The metric system isn't magic. It's normal to use the system most familiar to
the audience being addressed.

It is definitely weird that you're so hung up on this. My assumption, based on
your strange snark regarding TNY, is that you just dislike the magazine for
some reason you probably haven't really examined.

Fortunately, no one at the New Yorker is listening to you.

Put simply, there is no better source of carefully researched and well written
long-form nonfiction in the US. They cover history, politics, entertainment,
culture, and (yes!) science, and they do it at an award-winning level.

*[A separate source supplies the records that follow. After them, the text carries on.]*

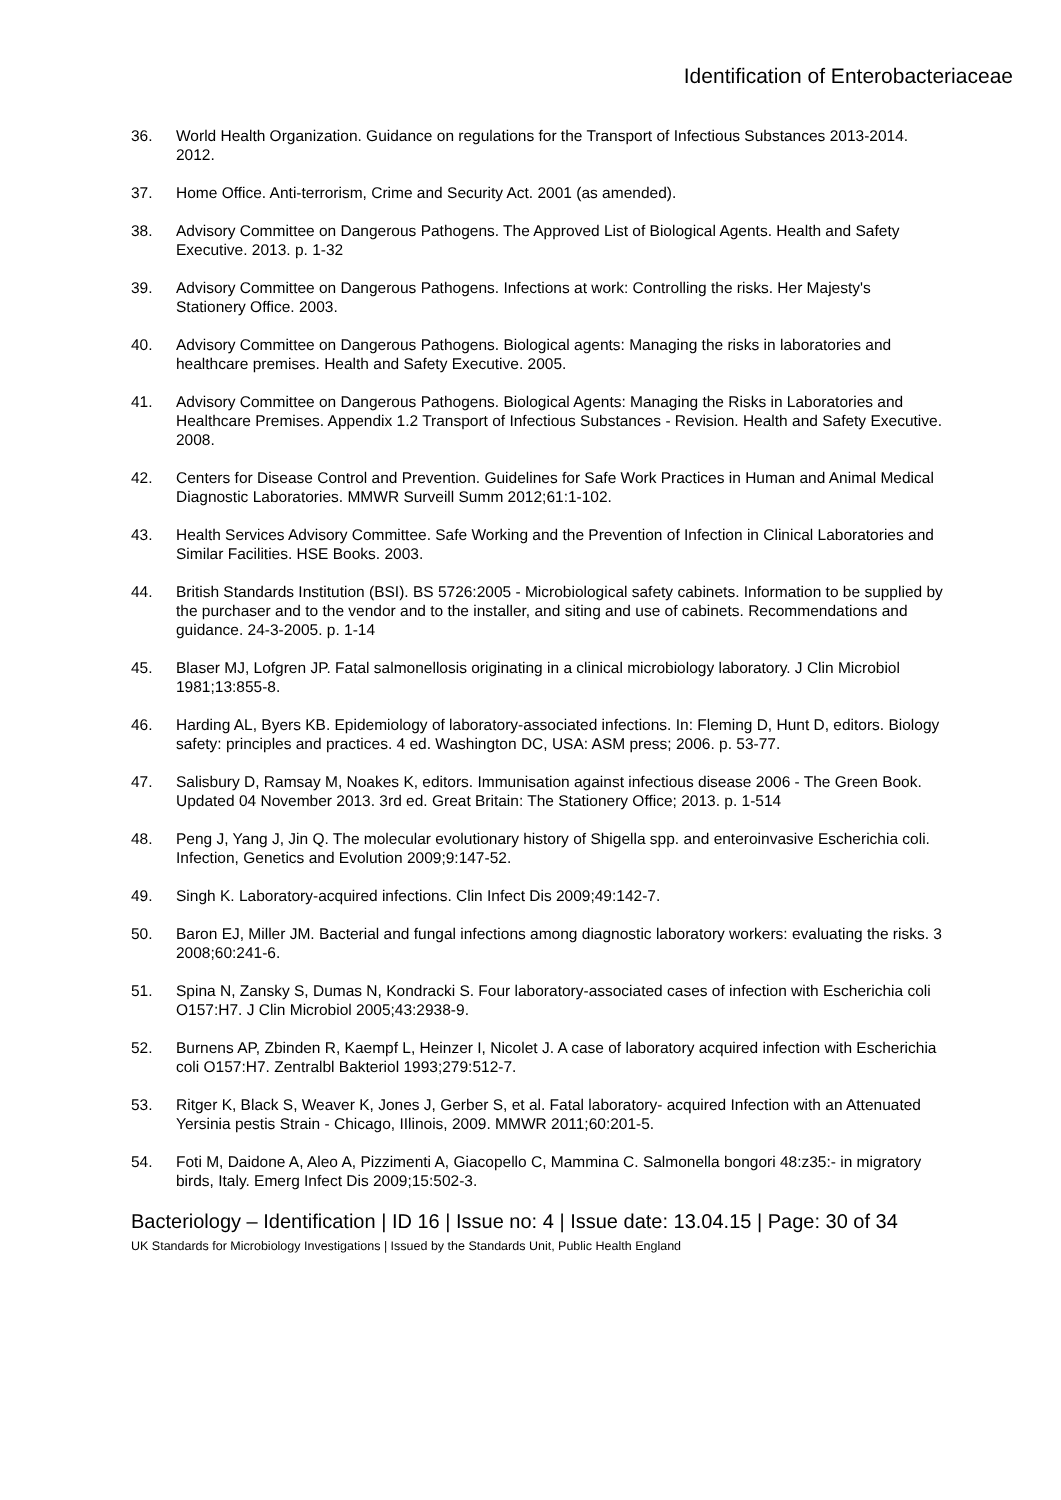Identification of Enterobacteriaceae
36. World Health Organization. Guidance on regulations for the Transport of Infectious Substances 2013-2014. 2012.
37. Home Office. Anti-terrorism, Crime and Security Act. 2001 (as amended).
38. Advisory Committee on Dangerous Pathogens. The Approved List of Biological Agents. Health and Safety Executive. 2013. p. 1-32
39. Advisory Committee on Dangerous Pathogens. Infections at work: Controlling the risks. Her Majesty's Stationery Office. 2003.
40. Advisory Committee on Dangerous Pathogens. Biological agents: Managing the risks in laboratories and healthcare premises. Health and Safety Executive. 2005.
41. Advisory Committee on Dangerous Pathogens. Biological Agents: Managing the Risks in Laboratories and Healthcare Premises. Appendix 1.2 Transport of Infectious Substances - Revision. Health and Safety Executive. 2008.
42. Centers for Disease Control and Prevention. Guidelines for Safe Work Practices in Human and Animal Medical Diagnostic Laboratories. MMWR Surveill Summ 2012;61:1-102.
43. Health Services Advisory Committee. Safe Working and the Prevention of Infection in Clinical Laboratories and Similar Facilities. HSE Books. 2003.
44. British Standards Institution (BSI). BS 5726:2005 - Microbiological safety cabinets. Information to be supplied by the purchaser and to the vendor and to the installer, and siting and use of cabinets. Recommendations and guidance. 24-3-2005. p. 1-14
45. Blaser MJ, Lofgren JP. Fatal salmonellosis originating in a clinical microbiology laboratory. J Clin Microbiol 1981;13:855-8.
46. Harding AL, Byers KB. Epidemiology of laboratory-associated infections. In: Fleming D, Hunt D, editors. Biology safety: principles and practices. 4 ed. Washington DC, USA: ASM press; 2006. p. 53-77.
47. Salisbury D, Ramsay M, Noakes K, editors. Immunisation against infectious disease 2006 - The Green Book. Updated 04 November 2013. 3rd ed. Great Britain: The Stationery Office; 2013. p. 1-514
48. Peng J, Yang J, Jin Q. The molecular evolutionary history of Shigella spp. and enteroinvasive Escherichia coli. Infection, Genetics and Evolution 2009;9:147-52.
49. Singh K. Laboratory-acquired infections. Clin Infect Dis 2009;49:142-7.
50. Baron EJ, Miller JM. Bacterial and fungal infections among diagnostic laboratory workers: evaluating the risks. 3 2008;60:241-6.
51. Spina N, Zansky S, Dumas N, Kondracki S. Four laboratory-associated cases of infection with Escherichia coli O157:H7. J Clin Microbiol 2005;43:2938-9.
52. Burnens AP, Zbinden R, Kaempf L, Heinzer I, Nicolet J. A case of laboratory acquired infection with Escherichia coli O157:H7. Zentralbl Bakteriol 1993;279:512-7.
53. Ritger K, Black S, Weaver K, Jones J, Gerber S, et al. Fatal laboratory- acquired Infection with an Attenuated Yersinia pestis Strain - Chicago, IIlinois, 2009. MMWR 2011;60:201-5.
54. Foti M, Daidone A, Aleo A, Pizzimenti A, Giacopello C, Mammina C. Salmonella bongori 48:z35:- in migratory birds, Italy. Emerg Infect Dis 2009;15:502-3.
Bacteriology – Identification | ID 16 | Issue no: 4 | Issue date: 13.04.15 | Page: 30 of 34
UK Standards for Microbiology Investigations | Issued by the Standards Unit, Public Health England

Their
coverage of issues around medicine and health care has been and remains
especially relevant and fascinating -- folks like Jerome Groopman and Atul
Gawande (who is, by the way, a MacArthur fellow) produce tremendous pieces in
this area, all of which are well worth your time unless you're just too
invested in hating on the magazine because they said "foot" instead of
"meter."

> Every non-animated photo in this article is BW

But every photo in the New Yorker is not in this article.

>this article still pretends to be a print publication.

That's pretty deliberate, and is also completely unrelated to your complaints
about what subject matter is appropriate for the magazine.